ページ本文:
+===+

中断期間を経て守備の練度が向上し、水戸戦も10人ながら全員が集中力を切らさずに戦い切った。
今節の相手は鹿児島ユナイテッドFC。前回対戦では髙田のスーパーゴールを守り切っての勝利だった。多彩な攻撃パターンを有する鹿児島相手に、今節もいい守備からいい攻撃へ繋げていきたい一戦だ。
仙台は真瀬と松井が出場停止。加えて林も今節は欠場となった。代わりに移籍後初スタメンとなった松澤がゴールマウスを守る。左サイドバックに内田、ボランチに松下、左サイドハーフに相良がそれぞれ前節から入れ替わってスタメンとなった。ベンチには梅田、鎌田、名願が名を連ねている。
一方の鹿児島ユナイテッドFCは、前節・ブラウブリッツ秋田に0-2の敗戦。2連敗中で降格圏に沈んでいる。秋田戦ではクロスからの失点を喫した。
鹿児島は前述したように多彩な攻撃パターンがある一方で、守備の手堅さが欠ける。ゆえにどれだけ自分たちがボールを保持して押し込めるかがポイントとなるだろう。
この夏には大量補強をし、残留に向けて戦力アップを図った。初のアウェイ仙台に乗り込むが、ユアスタの雰囲気に負けずに一泡吹かせたい一戦だ。
鹿児島は、5人のメンバーを入れ替え。センターバックは広瀬と岡本のコンビ。右サイドバックに渡邉。ボランチに中原、右サイドハーフに武が起用されている。
ベンチには、この夏加入した稲葉、永井らがメンバー入りを果たした。

+===+

資料を読む:
**A)** 試合プレビューで、今節の仙台を欠場する選手として名前が挙がっている選手をすべて挙げてください。
**B)** 試合プレビューのうち、「今節の相手は鹿児島ユナイテッ」で始まり「ハーフに武が起用されている。」で終わる部分をそのまま書き写すこと。
後に続く行はここでは使わない。

(インスタンスごとのキーポイントデータ)
+===+

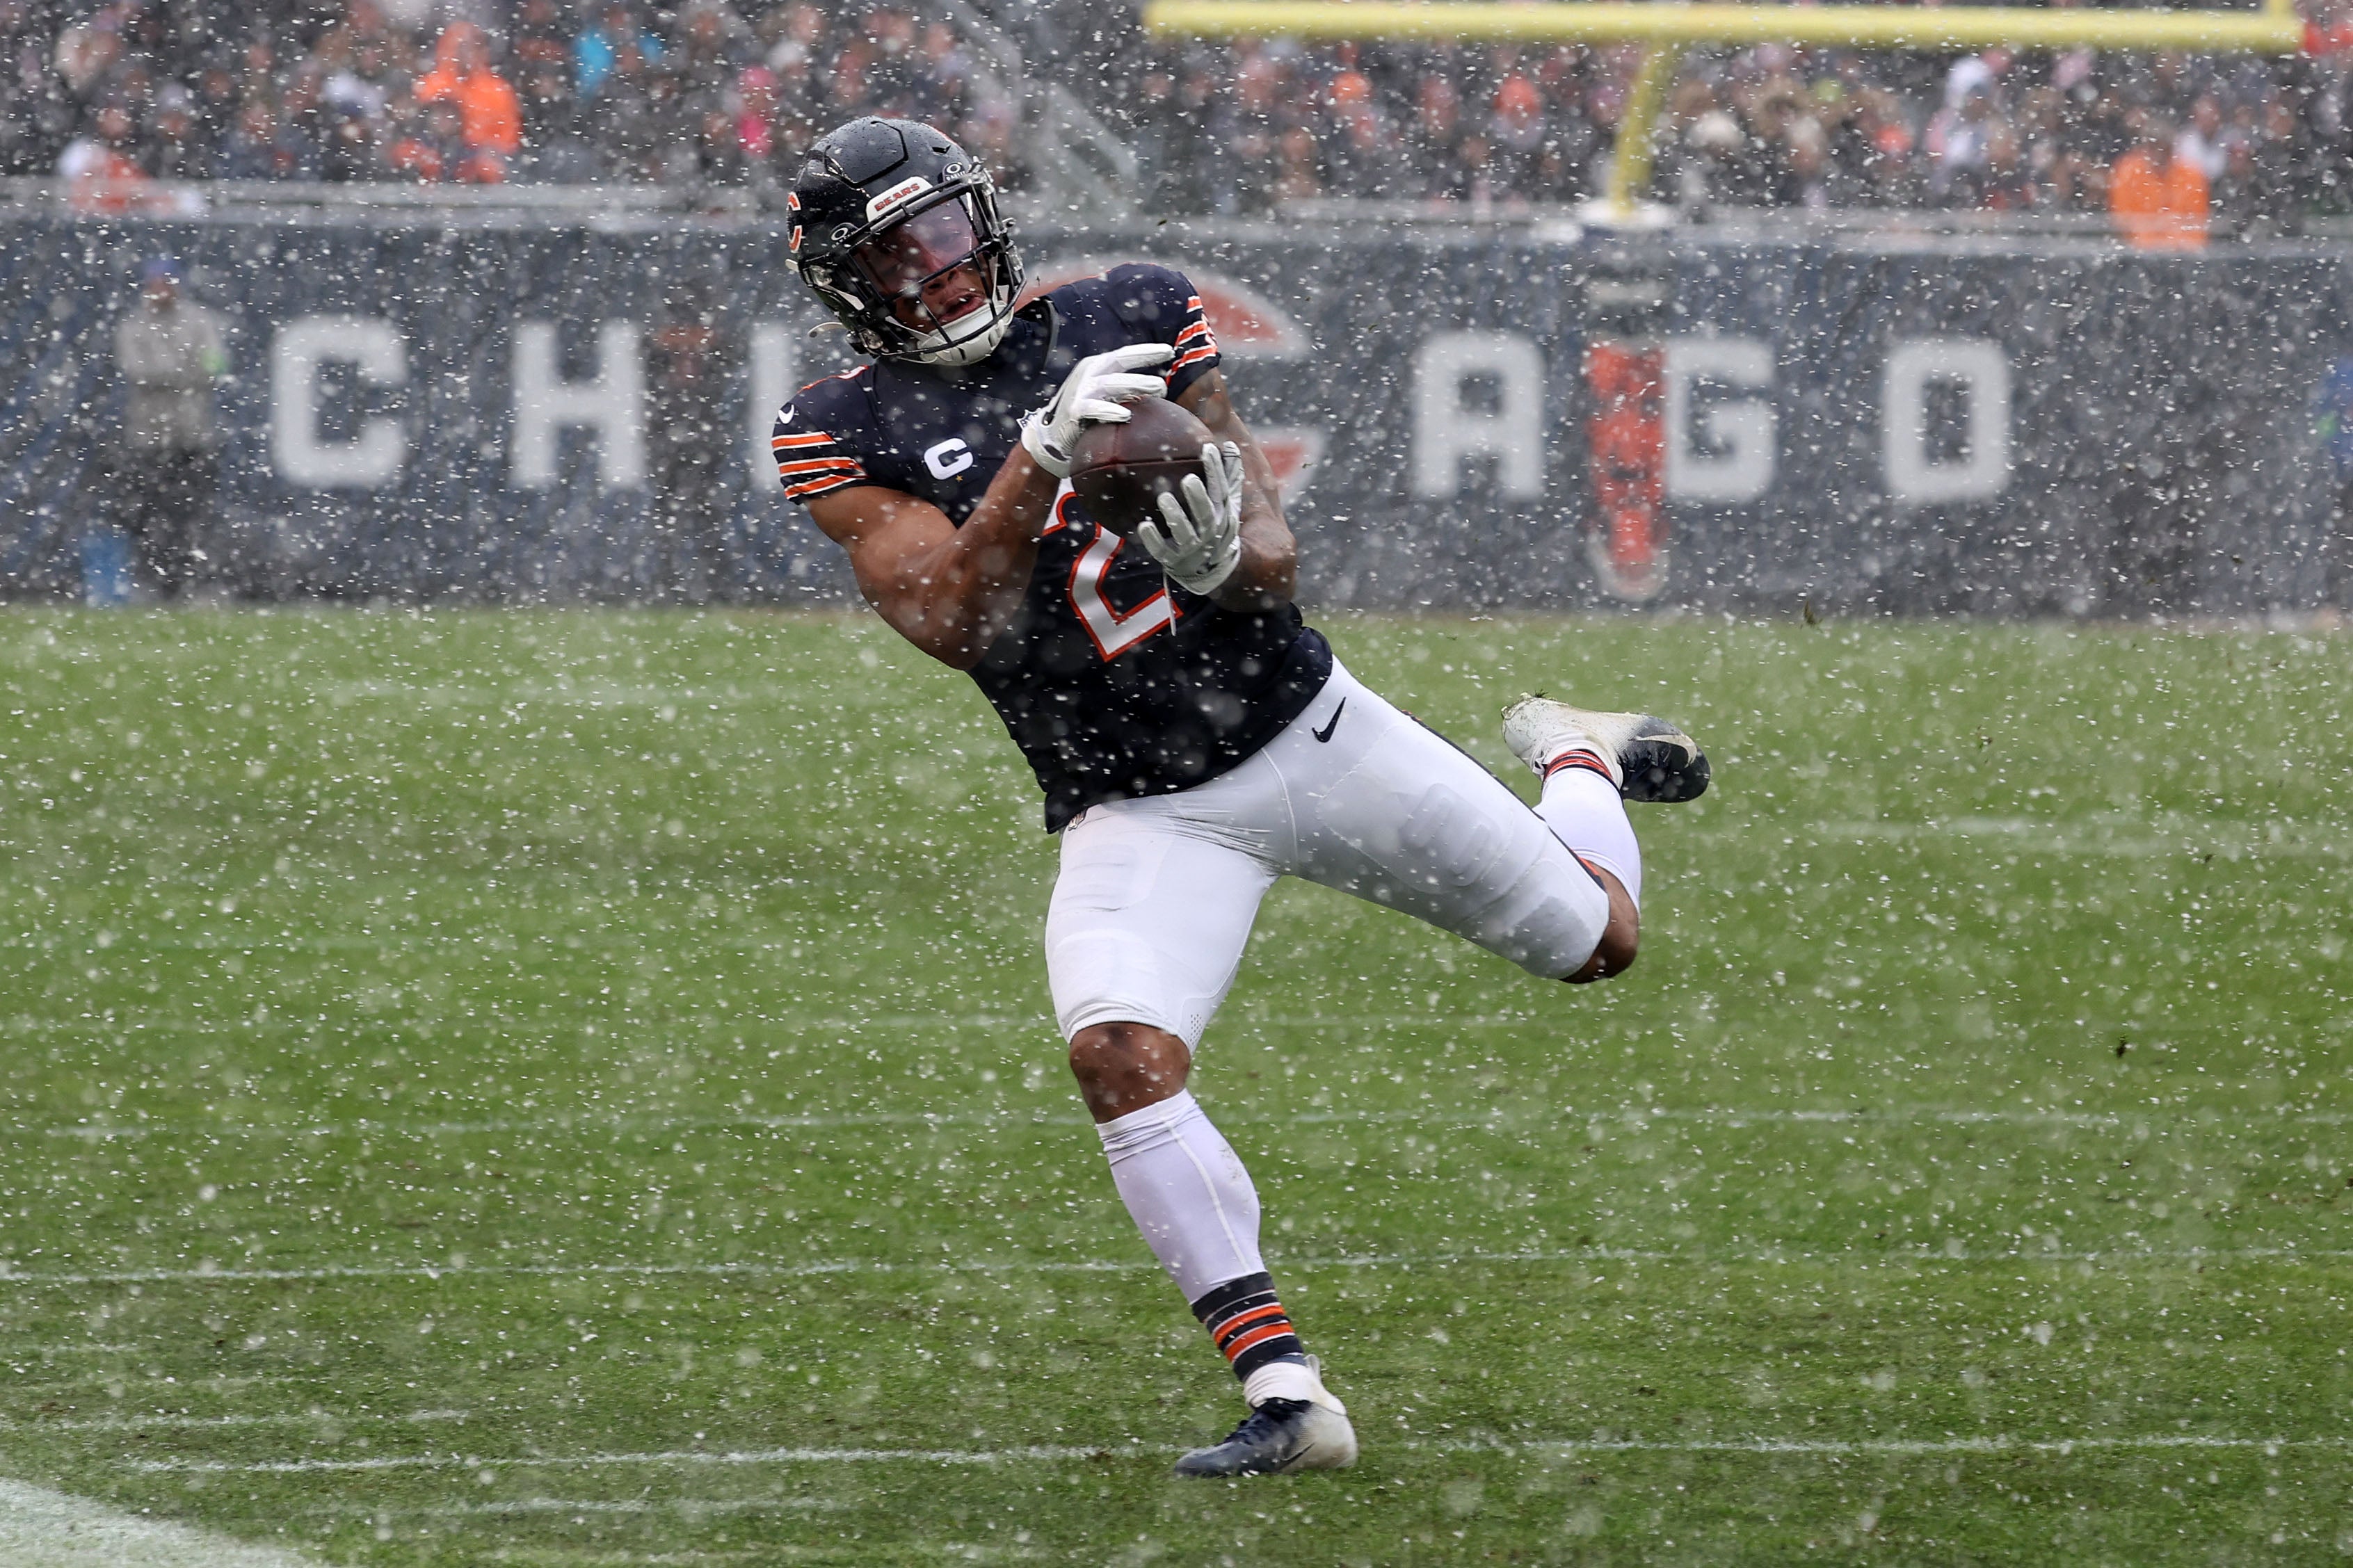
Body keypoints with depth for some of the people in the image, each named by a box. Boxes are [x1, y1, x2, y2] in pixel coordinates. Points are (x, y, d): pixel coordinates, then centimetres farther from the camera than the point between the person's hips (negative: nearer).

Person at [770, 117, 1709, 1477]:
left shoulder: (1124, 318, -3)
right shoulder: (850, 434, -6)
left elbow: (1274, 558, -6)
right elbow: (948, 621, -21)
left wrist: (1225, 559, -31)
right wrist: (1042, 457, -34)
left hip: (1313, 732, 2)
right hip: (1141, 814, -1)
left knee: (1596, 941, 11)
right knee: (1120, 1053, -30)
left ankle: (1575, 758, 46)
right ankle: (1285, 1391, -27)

+===+

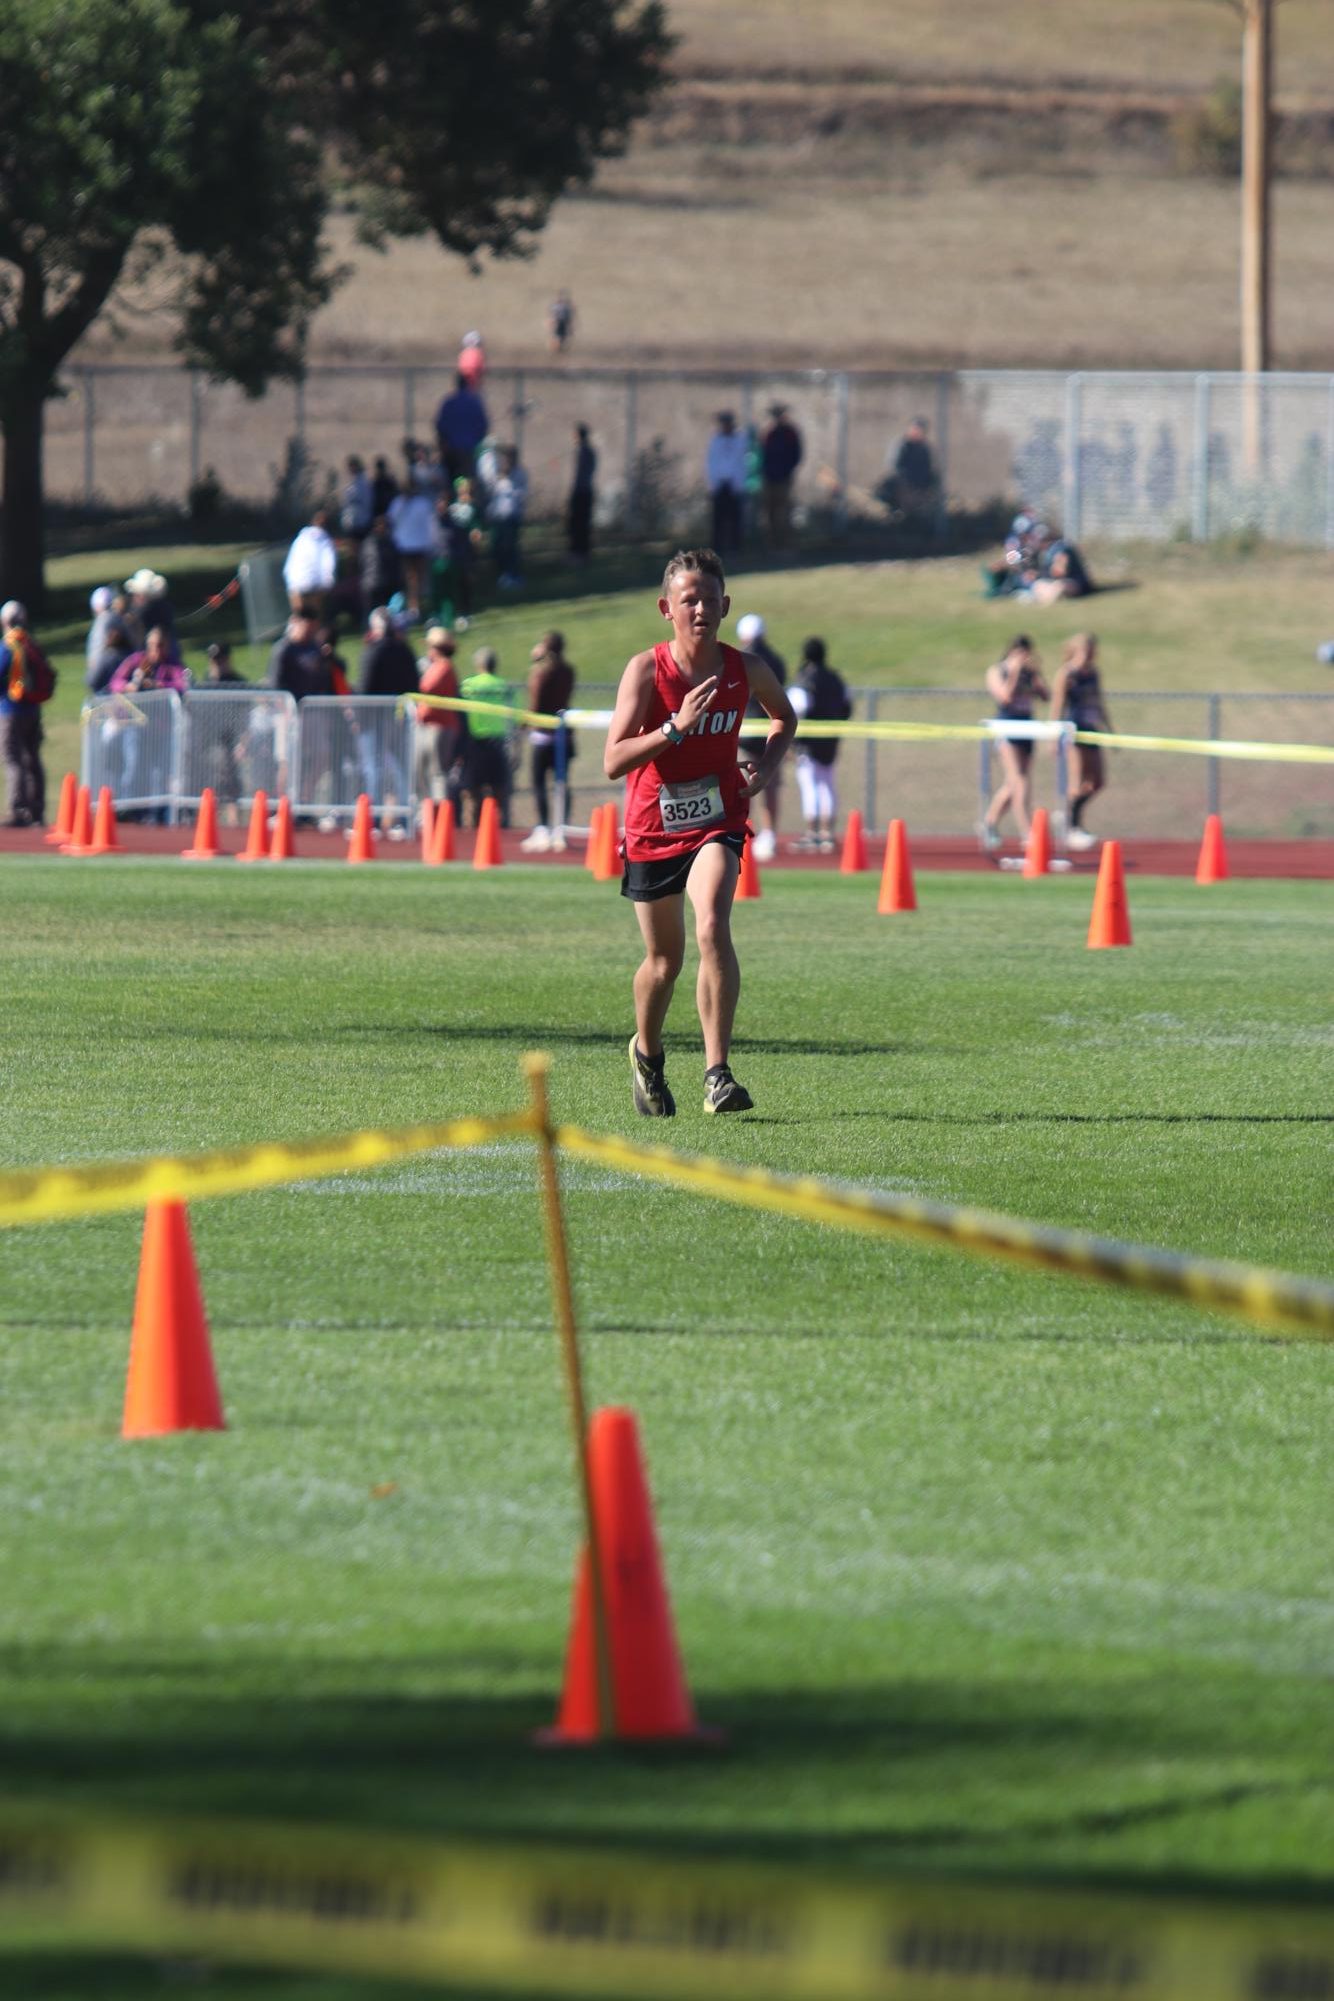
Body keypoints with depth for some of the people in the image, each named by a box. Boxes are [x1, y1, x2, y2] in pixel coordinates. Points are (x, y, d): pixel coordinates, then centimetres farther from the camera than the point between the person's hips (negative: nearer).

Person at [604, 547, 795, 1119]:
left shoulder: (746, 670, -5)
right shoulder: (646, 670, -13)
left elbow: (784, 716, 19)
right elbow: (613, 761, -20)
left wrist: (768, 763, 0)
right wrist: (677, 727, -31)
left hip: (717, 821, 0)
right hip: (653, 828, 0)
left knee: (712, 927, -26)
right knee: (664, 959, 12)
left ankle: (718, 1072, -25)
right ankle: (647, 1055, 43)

+===+

各設問の解答:
**A)** 真瀬、松井、林

**B)**
今節の相手は鹿児島ユナイテッドFC。前回対戦では髙田のスーパーゴールを守り切っての勝利だった。多彩な攻撃パターンを有する鹿児島相手に、今節もいい守備からいい攻撃へ繋げていきたい一戦だ。
仙台は真瀬と松井が出場停止。加えて林も今節は欠場となった。代わりに移籍後初スタメンとなった松澤がゴールマウスを守る。左サイドバックに内田、ボランチに松下、左サイドハーフに相良がそれぞれ前節から入れ替わってスタメンとなった。ベンチには梅田、鎌田、名願が名を連ねている。
一方の鹿児島ユナイテッドFCは、前節・ブラウブリッツ秋田に0-2の敗戦。2連敗中で降格圏に沈んでいる。秋田戦ではクロスからの失点を喫した。
鹿児島は前述したように多彩な攻撃パターンがある一方で、守備の手堅さが欠ける。ゆえにどれだけ自分たちがボールを保持して押し込めるかがポイントとなるだろう。
この夏には大量補強をし、残留に向けて戦力アップを図った。初のアウェイ仙台に乗り込むが、ユアスタの雰囲気に負けずに一泡吹かせたい一戦だ。
鹿児島は、5人のメンバーを入れ替え。センターバックは広瀬と岡本のコンビ。右サイドバックに渡邉。ボランチに中原、右サイドハーフに武が起用されている。